Latest update February 16th, 2025 7:49 PM
Mar 31, 2011 Features / Columnists, Peeping Tom
A teacher’s cellular phone went missing a few weeks ago while she was in her classroom. The entire class was detained and searched. The phone was not found.
A call was made to the police. The police arrived and the students were transported down to the station.
The cellular phone that went missing must have been an expensive phone. Either that or the teacher that lost the phone must have been very special to have had the police take the students down to the station for questioning.
But how did the students get to the station? Were they taken in a police vehicle and if not then who bore the cost of them being transported to that location?
If the phone was not found on any of the children during the search at school, then why were the children taken down to the station? Why could they not be questioned at the school? Was it because of the fact that the fear of being placed in the lockups would have elicited answers about the whereabouts of the phone?
More fundamentally is why were the police summoned in the first place? If schools cannot exercise the degree of control over children, if when something goes missing the police have to be summoned, it does not say much about the degree of control that schools are exercising over their students.
So far, neither the Ministry of Education nor any of the child protection activists that are quick to jump on other bandwagons have said anything about this situation of children being transported to the police station simply because some teacher lost her cellular phone.
The police also need to explain their actions in hauling the children down to the station.

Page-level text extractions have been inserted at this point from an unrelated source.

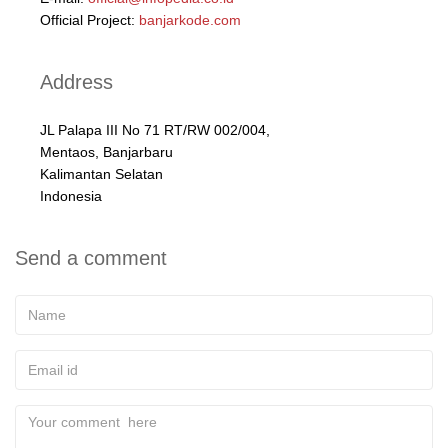
Official Project:
banjarkode.com
Address
JL Palapa III No 71 RT/RW 002/004,
Mentaos, Banjarbaru
Kalimantan Selatan
Indonesia
Send a comment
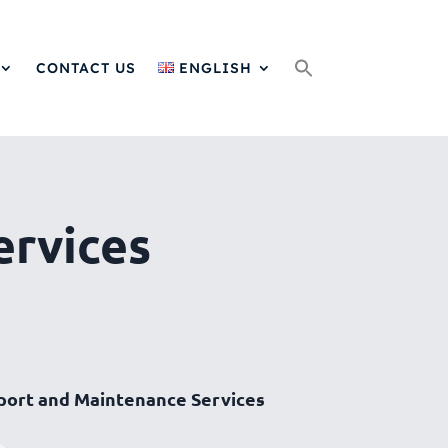
Search
for:
CONTACT US
ENGLISH
ervices
port and Maintenance Services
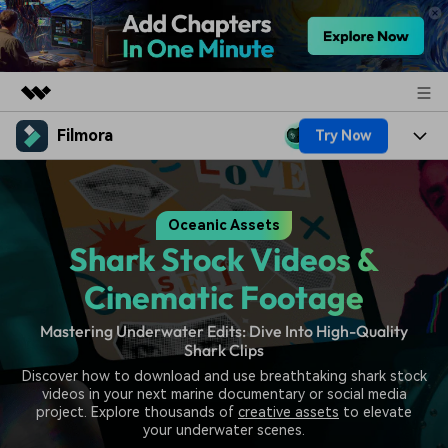
Filmora
Try Now
Featured Products
AIGC Digital Creativity
Products
Business
Utility
Oceanic Assets
Overview
Platforms
AI
About Us
Shark Stock Videos &
Solutions
Features
Video/Image
Solutions
Cinematic Footage
Newsroom
Assets
Audio
Mastering Underwater Edits: Dive Into High-Quality
Social Media
Resources
Shop
Shark Clips
Texts
Marketing & Business
Discover how to download and use breathtaking shark stock
Help Center
Support
videos in your next marine documentary or social media
Lifestyle & Fun
project. Explore thousands of
creative assets
to elevate
Video Prompts
Video Trends
your underwater scenes.
150+ FREE video prompts
Discover top ten vdeo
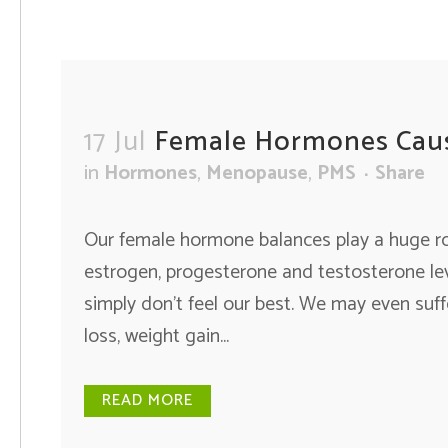
17 Jul
Female Hormones Cau
in
Hormones
,
Menopause
,
PMS
Share
Our female hormone balances play a huge rol
estrogen, progesterone and testosterone lev
simply don’t feel our best. We may even suf
loss, weight gain...
READ MORE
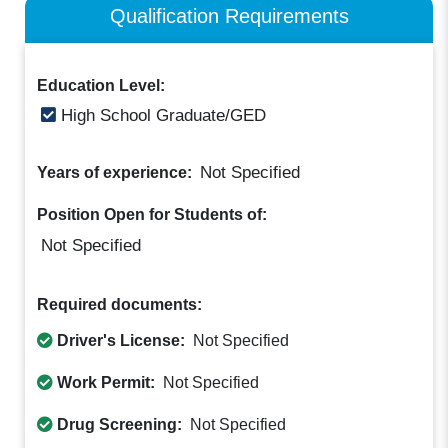
Qualification Requirements
Education Level:
High School Graduate/GED
Not Specified
Years of experience:
Position Open for Students of:
Not Specified
Required documents:
Driver's License:
Not Specified
Work Permit:
Not Specified
Drug Screening:
Not Specified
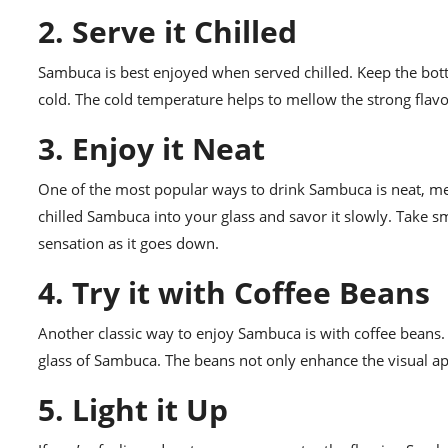
2. Serve it Chilled
Sambuca is best enjoyed when served chilled. Keep the bottle
cold. The cold temperature helps to mellow the strong fla
3. Enjoy it Neat
One of the most popular ways to drink Sambuca is neat, me
chilled Sambuca into your glass and savor it slowly. Take s
sensation as it goes down.
4. Try it with Coffee Beans
Another classic way to enjoy Sambuca is with coffee beans. 
glass of Sambuca. The beans not only enhance the visual app
5. Light it Up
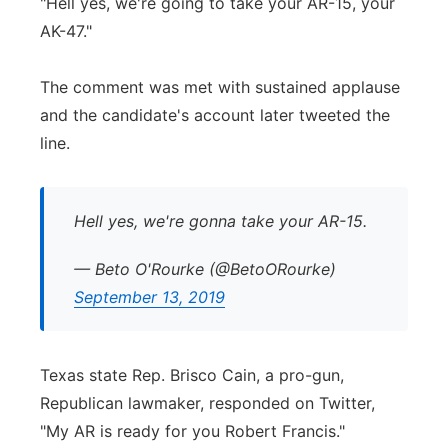
"Hell yes, we're going to take your AR-15, your
AK-47."
The comment was met with sustained applause
and the candidate's account later tweeted the
line.
Hell yes, we're gonna take your AR-15.
— Beto O'Rourke (@BetoORourke)
September 13, 2019
Texas state Rep. Brisco Cain, a pro-gun,
Republican lawmaker, responded on Twitter,
"My AR is ready for you Robert Francis."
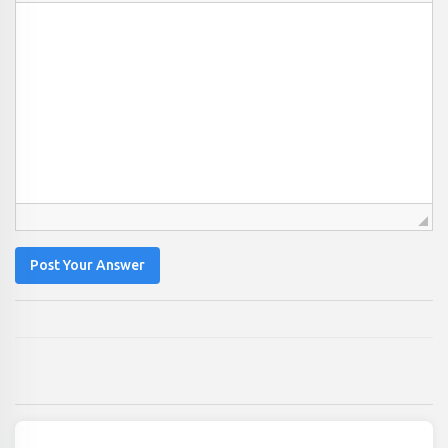
Post Your Answer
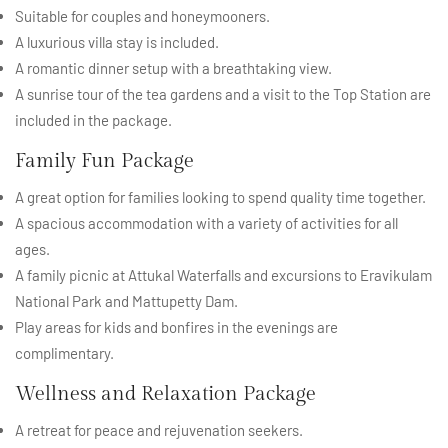
Suitable for couples and honeymooners.
A luxurious villa stay is included.
A romantic dinner setup with a breathtaking view.
A sunrise tour of the tea gardens and a visit to the Top Station are
included in the package.
Family Fun Package
A great option for families looking to spend quality time together.
A spacious accommodation with a variety of activities for all
ages.
A family picnic at Attukal Waterfalls and excursions to Eravikulam
National Park and Mattupetty Dam.
Play areas for kids and bonfires in the evenings are
complimentary.
Wellness and Relaxation Package
A retreat for peace and rejuvenation seekers.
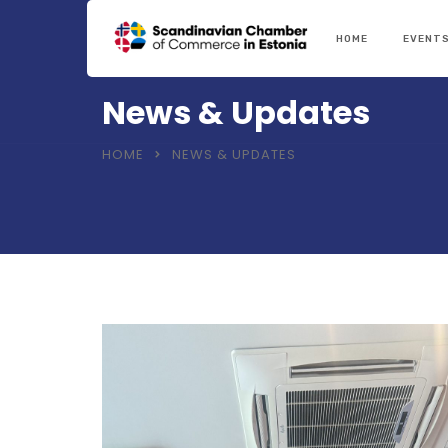
HOME
EVENT
News & Updates
HOME
NEWS & UPDATES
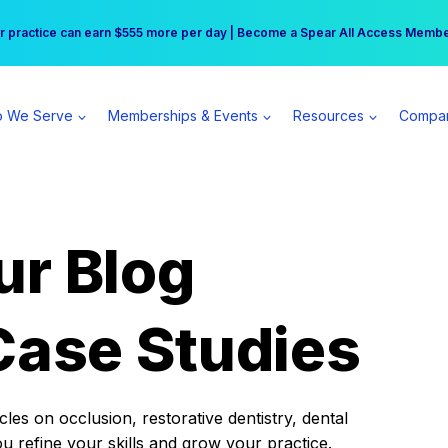
r practice can earn $555 more per day | Become a Spear All Access Memb
Free Hotel Stay at the Princess | Winter Workshop Registrations Now Open 
 We Serve
Memberships & Events
Resources
Compa
ur Blog
Case Studies
es on occlusion, restorative dentistry, dental
ou refine your skills and grow your practice.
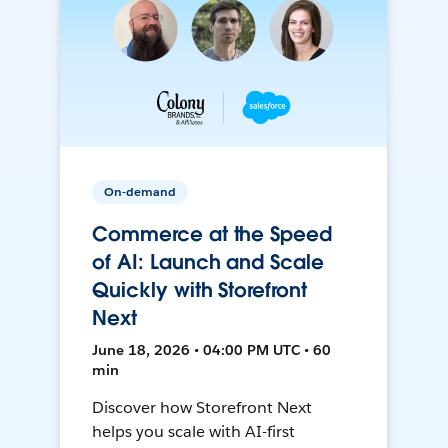
On-demand
Commerce at the Speed
of AI: Launch and Scale
Quickly with Storefront
Next
June 18, 2026 • 04:00 PM UTC • 60
min
Discover how Storefront Next
helps you scale with AI-first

The police however were quite in order when they intervened after a riotous mob of school children invaded a school looking for a child whom someone from the mob had a problem with. This is the sort of threat which requires police intervention, not the loss of a cell phone. The latter should be dealt with internally.
An external invasion by a gang from another school requires police intervention and criminal prosecution. This shows that the problem of school violence is far more serious than school theft and it is hoped that this time around no connections will be pulled to allow those guilty of riotous conduct to escape punishment.
While they are still school children, they were behaving like seasoned bullies and therefore must face the consequences of their actions. If they had found the person they were looking for then imagine what would have been his or her fate. That person may have been seriously wounded or worse.
An example must be made of these children but at the same time they along with their children must be given some counseling.
The parents will have a lot of questions to answer also, because no ordinary child will join his peers, hire vehicles twice to go and invade another school to look for a student with whom they have a problem.
That is unacceptable behaviour which must be met by the full force of the law.
At the school where the cellular phone was stolen, the children no doubt would have spoken about that incident for weeks after. But that will eventually subside and the matter will be forgotten.
But when a child experiences terror in a place where he is supposed to be protected, that child will suffer for a long time after. Children should associate school time with learning and fun, not with invasion.
The authorities need to act and act swiftly and while they should temper justice with mercy, justice has to come first and justice has to be a deterrent for any such acts in the future.
The kids that went to look for that student were not interested in showing mercy to that child. They went there to harm him and they must be punished for their actions and placed in a remedial programme.